#NYFF 2014: Tales of the Grim Sleeper
Nick Broomfield’s Tales of the Grim Sleeper plays this evening and tomorrow afternoon at the 52nd New York Film Festival. The film has been acquired for distribution by HBO Documentary Films.
In 2010, South Central resident Lonnie Franklin, Jr. was arrested on ten counts of murder, one of suspected murder; his house yielded a cache of hundreds of nameless photos of black women, blood-stained clothing, hours and of hours of video footage. His nickname in the press—“The Grim Sleeper”—came from the ostensible gap between killings in 1988 and 2002, but the jackpot of evidence began to suggest a longer spree, of not just murders but also kidnappings and rapes. In their first encounters with Nick Broomfield, director of Tales Of The Grim Sleeper, a preponderance of male interviewees avow—from one end of South Central to the other—that, despite the allegations against him, Franklin was actually a pretty solid dude. Grim Sleeper is less interested in the accumulation of hard evidence, and more the dawning realization among the community (not just limited to Franklin’s guy-friends) that, yes, he really was able to get away with these things. And it was easy. Referring to crackheads who came under Franklin’s thumb, a friend of his jokes: “They don’t know that they’re messing with the wrong man. You get into that car, you ain’t coming back out!” He and his companion then both burst into knowing guffaws of laughter.

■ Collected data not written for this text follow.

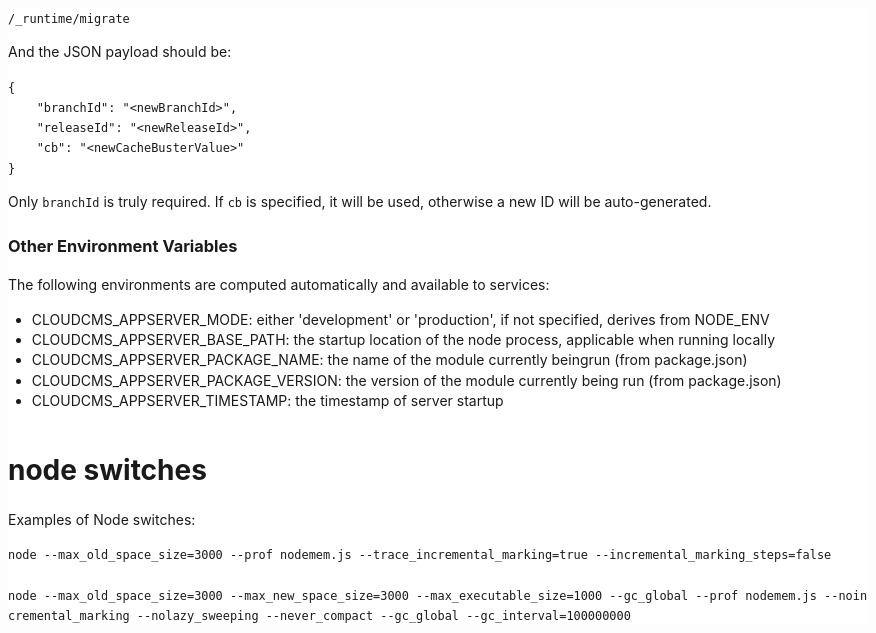     /_runtime/migrate
    
And the JSON payload should be:

    {
        "branchId": "<newBranchId>",
        "releaseId": "<newReleaseId>",
        "cb": "<newCacheBusterValue>"
    }

Only `branchId` is truly required.  If `cb` is specified, it will be used, otherwise a new ID will be auto-generated.


### Other Environment Variables

The following environments are computed automatically and available to services:

- CLOUDCMS_APPSERVER_MODE: either 'development' or 'production', if not specified, derives from NODE_ENV
- CLOUDCMS_APPSERVER_BASE_PATH: the startup location of the node process, applicable when running locally
- CLOUDCMS_APPSERVER_PACKAGE_NAME: the name of the module currently beingrun (from package.json)
- CLOUDCMS_APPSERVER_PACKAGE_VERSION: the version of the module currently being run (from package.json)
- CLOUDCMS_APPSERVER_TIMESTAMP: the timestamp of server startup




# node switches
Examples of Node switches:

    node --max_old_space_size=3000 --prof nodemem.js --trace_incremental_marking=true --incremental_marking_steps=false
    
    node --max_old_space_size=3000 --max_new_space_size=3000 --max_executable_size=1000 --gc_global --prof nodemem.js --noincremental_marking --nolazy_sweeping --never_compact --gc_global --gc_interval=100000000
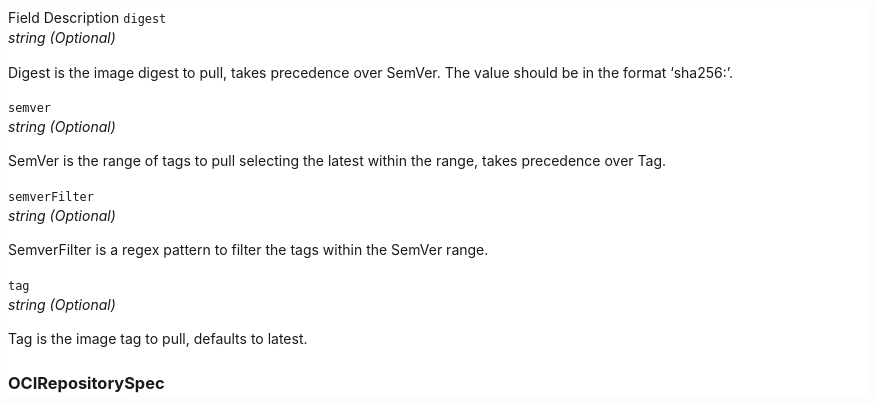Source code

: <thead>
<tr>
<th>Field</th>
<th>Description</th>
</tr>
</thead>
<tbody>
<tr>
<td>
<code>digest</code><br>
<em>
string
</em>
</td>
<td>
<em>(Optional)</em>
<p>Digest is the image digest to pull, takes precedence over SemVer.
The value should be in the format &lsquo;sha256:<HASH>&rsquo;.</p>
</td>
</tr>
<tr>
<td>
<code>semver</code><br>
<em>
string
</em>
</td>
<td>
<em>(Optional)</em>
<p>SemVer is the range of tags to pull selecting the latest within
the range, takes precedence over Tag.</p>
</td>
</tr>
<tr>
<td>
<code>semverFilter</code><br>
<em>
string
</em>
</td>
<td>
<em>(Optional)</em>
<p>SemverFilter is a regex pattern to filter the tags within the SemVer range.</p>
</td>
</tr>
<tr>
<td>
<code>tag</code><br>
<em>
string
</em>
</td>
<td>
<em>(Optional)</em>
<p>Tag is the image tag to pull, defaults to latest.</p>
</td>
</tr>
</tbody>
</table>
</div>
</div>
<h3 id="source.toolkit.fluxcd.io/v1beta2.OCIRepositorySpec">OCIRepositorySpec
</h3>
<p>
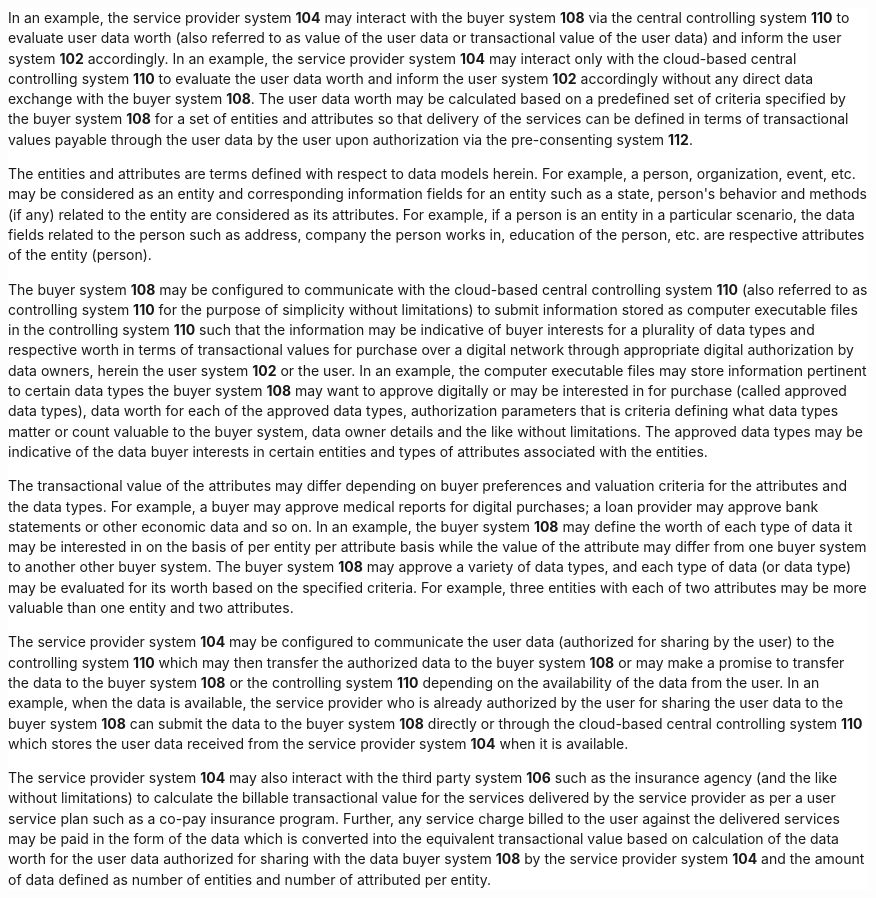 In an example, the service provider system **104** may interact with the buyer system **108** via the central controlling system **110** to evaluate user data worth (also referred to as value of the user data or transactional value of the user data) and inform the user system **102** accordingly. In an example, the service provider system **104** may interact only with the cloud-based central controlling system **110** to evaluate the user data worth and inform the user system **102** accordingly without any direct data exchange with the buyer system **108**. The user data worth may be calculated based on a predefined set of criteria specified by the buyer system **108** for a set of entities and attributes so that delivery of the services can be defined in terms of transactional values payable through the user data by the user upon authorization via the pre-consenting system **112**.

The entities and attributes are terms defined with respect to data models herein. For example, a person, organization, event, etc. may be considered as an entity and corresponding information fields for an entity such as a state, person's behavior and methods (if any) related to the entity are considered as its attributes. For example, if a person is an entity in a particular scenario, the data fields related to the person such as address, company the person works in, education of the person, etc. are respective attributes of the entity (person).

The buyer system **108** may be configured to communicate with the cloud-based central controlling system **110** (also referred to as controlling system **110** for the purpose of simplicity without limitations) to submit information stored as computer executable files in the controlling system **110** such that the information may be indicative of buyer interests for a plurality of data types and respective worth in terms of transactional values for purchase over a digital network through appropriate digital authorization by data owners, herein the user system **102** or the user. In an example, the computer executable files may store information pertinent to certain data types the buyer system **108** may want to approve digitally or may be interested in for purchase (called approved data types), data worth for each of the approved data types, authorization parameters that is criteria defining what data types matter or count valuable to the buyer system, data owner details and the like without limitations. The approved data types may be indicative of the data buyer interests in certain entities and types of attributes associated with the entities.

The transactional value of the attributes may differ depending on buyer preferences and valuation criteria for the attributes and the data types. For example, a buyer may approve medical reports for digital purchases; a loan provider may approve bank statements or other economic data and so on. In an example, the buyer system **108** may define the worth of each type of data it may be interested in on the basis of per entity per attribute basis while the value of the attribute may differ from one buyer system to another other buyer system. The buyer system **108** may approve a variety of data types, and each type of data (or data type) may be evaluated for its worth based on the specified criteria. For example, three entities with each of two attributes may be more valuable than one entity and two attributes.

The service provider system **104** may be configured to communicate the user data (authorized for sharing by the user) to the controlling system **110** which may then transfer the authorized data to the buyer system **108** or may make a promise to transfer the data to the buyer system **108** or the controlling system **110** depending on the availability of the data from the user. In an example, when the data is available, the service provider who is already authorized by the user for sharing the user data to the buyer system **108** can submit the data to the buyer system **108** directly or through the cloud-based central controlling system **110** which stores the user data received from the service provider system **104** when it is available.

The service provider system **104** may also interact with the third party system **106** such as the insurance agency (and the like without limitations) to calculate the billable transactional value for the services delivered by the service provider as per a user service plan such as a co-pay insurance program. Further, any service charge billed to the user against the delivered services may be paid in the form of the data which is converted into the equivalent transactional value based on calculation of the data worth for the user data authorized for sharing with the data buyer system **108** by the service provider system **104** and the amount of data defined as number of entities and number of attributed per entity.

The stickiest subject isn’t the two-decades-long negligence of the LAPD—although it’s there—but rather, a type of complicity that allowed Franklin to operate as a mini-dictator. One of his few available survivors, a reformed sex worker (and crack-smoker) named Pam, becomes Broomfield’s de facto guide, and her own detective work takes the film places it’s hard to imagine Broomfield strolling into on his own. The director’s signature third-wall-busting isn’t as obtrusive as in his earlier work, and allows for a welcome varietal of something resembling humor amid so many excruciating testimonies. Broomfield explores how, on the face of it, it’s enough for the powers that be to have Franklin in custody; the odds of his victims getting their own investigations, to say nothing of his connection to the scores of women flat-out missing, are depressingly low. (Franklin aside, a whole other documentary could be made about the means of closure attempted by the victim’s families and community organizations.) A representative of one group casually offers what will become the film’s thesis: “The real tragedy is the lack of concern that allowed so many more people to be murdered.” It’s the same reason why, in the event of an emergency, she strictly forbids her kids from dialing 911: to the authorities, a black life is either a threat, or nothing at all.